Semua pun akhirnya jogging bersama-sama. Juna berada di barisan paling belakang, Airin di depannya. Yang lain berpasangan, Rado ikut rombongan Vena. Sepertinya semuanya memang memberi Juna peluang untuk lebih dekat dengan Airin.
Perlahan Juna mulai bersebelahan dengan Airin, tapi mereka sama sekali tak berbicara satu sama lain. Bahkan hingga kembali ke tempat semula, akhirnya Juna juga mengusulkan untuk bermain voli. Tapi hanya para Pria saja yang bermain, sedang para wanita yang jadi penonton sekaligus menyemangat.
Suasanya memang cukup akrab dan hangat, Arjuna memang orang yang easygoing dan komunikatif sebenarnya. Ia bisa berbaur akrab dengan para anak buahnya.
Vida mendekatkan kepalanya pada Airin, "menurutku pak Juna boleh juga. Dia juga baik, nyatanya biaya resortnya dia yang tanggung semua!"
"Lalu?"
"Ayolah Rin, tak ada salahnya memberinya kesempatan. Jelas sekali dia menyukaimu, memangnya kau mau menunggu Randi sampai kapan, Sampai keriput? Orangtuamu nanti pasti malah akan menjodohkanmu!"
"Kau pikir menjalin hubungan seperti itu semudah membalik kertas?"
"Aku baik-baik saja tuh sama Pandu, meski dulu orangtuaku juga tak setuju.

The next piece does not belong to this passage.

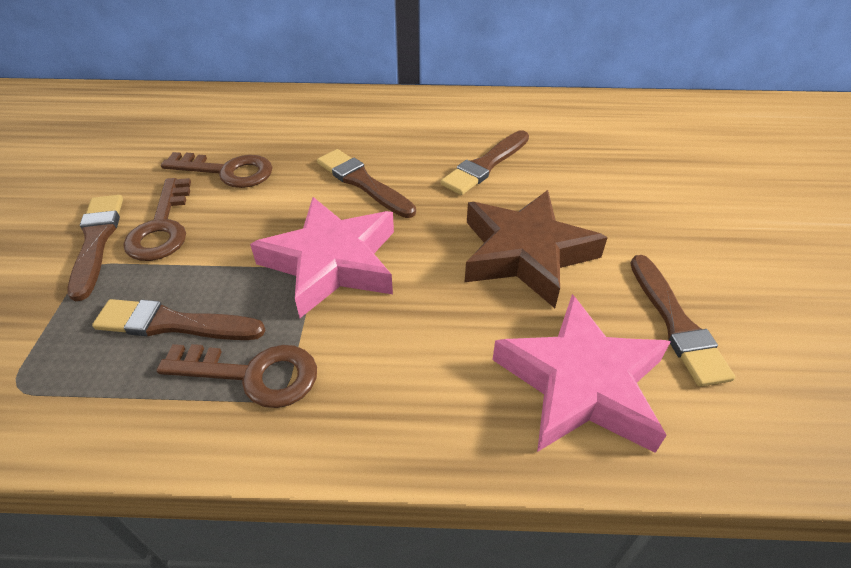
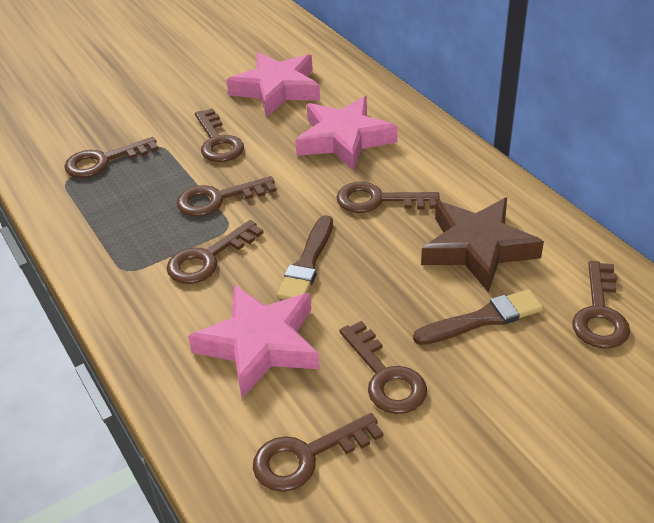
brown brush: 5 -> 2
brown key: 3 -> 8
pink star: 2 -> 3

Tapi kan sekarang orangtuaku yang justru meminta Pandu cepat menikahiku!"
"Kamu bunting duluan kali!" kelakar Airin.
"Enak aja, kalau aku bunting duluan bisa di gorok sama papa!"
"Iya Rin, usia kamu juga sudah cukup matang untuk menikah. Untung kamu bermukim di Jakarta, coba kalau tetap tinggal di kampung sama orangtuamu, pasti kamu sudah di bilang perawan tua!" samber Vena,
"Ya biarin aja, toh bukan para tetangga yang kasih makan aku. Peduli amat sama gosip mereka,"
"Tapi orangtuamu pasti peduli!"
"Udah ah, kalian ini. Semangat banget deh mau ngejodohin orang!"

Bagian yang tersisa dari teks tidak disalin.